Show me exactly what your port forward rule on LAN looks like.
-
I just attached them.
-
Just do UDP, not tcp/udp.
Also make sure you do NOT have the TFTP proxy set to listen on LAN (System > Advanced, Firewall/NAT tab).
Next week some time I can add an interface selection to add the rules automatically, and warn if the proxy is on. They'd both be adding a rule redirecting port 69, so if one is active the other wouldn't work.
-
Ok, I extended to TCP/UDP to see but now I set it back to UDP only.
TFTP proxy is not listening on any interface.

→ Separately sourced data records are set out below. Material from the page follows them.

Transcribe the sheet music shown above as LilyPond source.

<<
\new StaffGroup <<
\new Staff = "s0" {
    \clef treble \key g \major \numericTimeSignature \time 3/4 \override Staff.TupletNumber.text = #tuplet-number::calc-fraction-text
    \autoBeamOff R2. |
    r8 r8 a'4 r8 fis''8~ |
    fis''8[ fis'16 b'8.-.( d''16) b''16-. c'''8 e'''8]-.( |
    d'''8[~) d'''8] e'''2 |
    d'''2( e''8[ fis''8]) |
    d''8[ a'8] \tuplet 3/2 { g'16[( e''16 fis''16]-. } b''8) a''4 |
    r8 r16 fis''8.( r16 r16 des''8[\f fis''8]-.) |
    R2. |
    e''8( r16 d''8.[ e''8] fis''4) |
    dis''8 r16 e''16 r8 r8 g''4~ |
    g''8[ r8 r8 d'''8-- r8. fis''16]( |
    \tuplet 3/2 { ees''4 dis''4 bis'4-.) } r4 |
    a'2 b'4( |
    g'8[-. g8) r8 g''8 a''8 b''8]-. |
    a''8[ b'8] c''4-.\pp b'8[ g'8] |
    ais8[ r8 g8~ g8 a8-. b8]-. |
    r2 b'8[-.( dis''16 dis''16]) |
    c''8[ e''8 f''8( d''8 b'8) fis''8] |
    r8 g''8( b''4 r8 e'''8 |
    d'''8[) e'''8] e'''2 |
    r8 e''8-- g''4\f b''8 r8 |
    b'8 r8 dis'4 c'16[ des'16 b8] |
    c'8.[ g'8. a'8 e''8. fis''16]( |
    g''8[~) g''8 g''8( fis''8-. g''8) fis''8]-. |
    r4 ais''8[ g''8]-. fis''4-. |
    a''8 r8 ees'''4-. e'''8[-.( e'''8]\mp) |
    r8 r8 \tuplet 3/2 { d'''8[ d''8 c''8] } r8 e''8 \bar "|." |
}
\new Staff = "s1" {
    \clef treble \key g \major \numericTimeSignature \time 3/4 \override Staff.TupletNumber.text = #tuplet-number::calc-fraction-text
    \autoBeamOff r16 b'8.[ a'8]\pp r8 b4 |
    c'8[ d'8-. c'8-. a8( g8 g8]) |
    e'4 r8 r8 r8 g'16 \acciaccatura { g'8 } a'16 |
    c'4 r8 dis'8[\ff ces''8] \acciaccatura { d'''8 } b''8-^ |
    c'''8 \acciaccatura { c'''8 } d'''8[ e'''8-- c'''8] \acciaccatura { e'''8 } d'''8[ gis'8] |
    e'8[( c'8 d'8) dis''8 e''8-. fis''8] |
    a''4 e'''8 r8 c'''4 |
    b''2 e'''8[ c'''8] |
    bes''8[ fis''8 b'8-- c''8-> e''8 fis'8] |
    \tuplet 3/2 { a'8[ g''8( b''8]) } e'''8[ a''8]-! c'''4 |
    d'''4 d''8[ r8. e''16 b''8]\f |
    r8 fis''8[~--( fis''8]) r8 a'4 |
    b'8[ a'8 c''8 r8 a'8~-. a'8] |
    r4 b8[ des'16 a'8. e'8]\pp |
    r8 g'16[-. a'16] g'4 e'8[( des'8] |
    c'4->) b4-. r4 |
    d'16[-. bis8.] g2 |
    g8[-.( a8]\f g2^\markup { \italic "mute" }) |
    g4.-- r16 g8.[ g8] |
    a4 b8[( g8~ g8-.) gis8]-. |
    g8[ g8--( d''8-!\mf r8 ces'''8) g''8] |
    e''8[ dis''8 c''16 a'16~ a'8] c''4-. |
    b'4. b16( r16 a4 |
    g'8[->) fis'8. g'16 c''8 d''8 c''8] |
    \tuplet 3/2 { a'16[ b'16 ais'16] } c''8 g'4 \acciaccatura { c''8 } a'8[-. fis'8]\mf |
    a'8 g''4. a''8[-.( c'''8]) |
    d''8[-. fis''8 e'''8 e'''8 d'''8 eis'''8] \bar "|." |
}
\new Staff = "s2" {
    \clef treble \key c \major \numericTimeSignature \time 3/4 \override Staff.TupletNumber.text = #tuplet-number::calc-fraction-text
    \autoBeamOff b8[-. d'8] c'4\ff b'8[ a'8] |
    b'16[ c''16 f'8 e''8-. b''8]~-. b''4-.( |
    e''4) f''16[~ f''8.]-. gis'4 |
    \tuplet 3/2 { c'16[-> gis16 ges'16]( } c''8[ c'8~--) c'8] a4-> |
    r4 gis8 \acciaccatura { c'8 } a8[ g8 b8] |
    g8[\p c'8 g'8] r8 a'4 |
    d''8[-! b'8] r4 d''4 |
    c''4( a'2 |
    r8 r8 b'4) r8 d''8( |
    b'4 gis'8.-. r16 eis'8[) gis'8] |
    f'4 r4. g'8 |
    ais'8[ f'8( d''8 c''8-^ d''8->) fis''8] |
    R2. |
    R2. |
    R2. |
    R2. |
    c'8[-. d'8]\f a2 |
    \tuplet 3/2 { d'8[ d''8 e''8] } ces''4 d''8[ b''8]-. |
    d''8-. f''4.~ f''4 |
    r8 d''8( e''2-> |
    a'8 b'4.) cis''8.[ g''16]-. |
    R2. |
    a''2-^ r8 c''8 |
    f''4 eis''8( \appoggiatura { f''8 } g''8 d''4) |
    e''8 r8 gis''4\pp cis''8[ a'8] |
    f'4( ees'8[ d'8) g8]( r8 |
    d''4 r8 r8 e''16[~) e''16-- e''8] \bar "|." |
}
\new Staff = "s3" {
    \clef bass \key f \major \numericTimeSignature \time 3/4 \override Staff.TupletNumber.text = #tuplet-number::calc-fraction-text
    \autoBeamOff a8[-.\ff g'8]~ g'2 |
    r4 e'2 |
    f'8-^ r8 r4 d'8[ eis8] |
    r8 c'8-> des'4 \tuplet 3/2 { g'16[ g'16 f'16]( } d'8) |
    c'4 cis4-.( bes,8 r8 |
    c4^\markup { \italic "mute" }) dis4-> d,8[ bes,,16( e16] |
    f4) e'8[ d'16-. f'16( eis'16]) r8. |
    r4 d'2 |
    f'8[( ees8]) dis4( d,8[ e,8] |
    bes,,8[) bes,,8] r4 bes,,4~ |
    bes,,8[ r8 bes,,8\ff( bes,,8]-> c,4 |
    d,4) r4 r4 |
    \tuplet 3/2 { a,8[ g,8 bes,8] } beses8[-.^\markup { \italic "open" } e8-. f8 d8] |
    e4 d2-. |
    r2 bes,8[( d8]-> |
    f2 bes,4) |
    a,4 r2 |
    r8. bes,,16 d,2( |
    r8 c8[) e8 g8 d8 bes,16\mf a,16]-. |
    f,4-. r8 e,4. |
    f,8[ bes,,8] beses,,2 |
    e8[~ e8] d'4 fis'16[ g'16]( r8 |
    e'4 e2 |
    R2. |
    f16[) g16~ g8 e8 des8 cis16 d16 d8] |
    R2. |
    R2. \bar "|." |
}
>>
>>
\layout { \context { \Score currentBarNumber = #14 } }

Still not working… I'm getting crazy :) anyway, thanks for your support -
It looks right otherwise… I have no trouble pulling a test file from my VM with a port forward that looks like that.
What do you get if you try this:
: grep 'port 69' /tmp/rules.debug -
rdr pass on vr0 proto udp from any to 192.168.1.1 port 69 -> 127.0.0.1 -
When I do a
telnet 127.0.0.1 69in SSH session, this should "work", isn't it ?
-
Instead of choosing "pass" for the firewall rule type, try just "none" since your LAN rule will pass it.
Telnet won't work for tftp, telnet is tcp, tftp is udp. Netcat might work, but the best test is an actual TFTP client.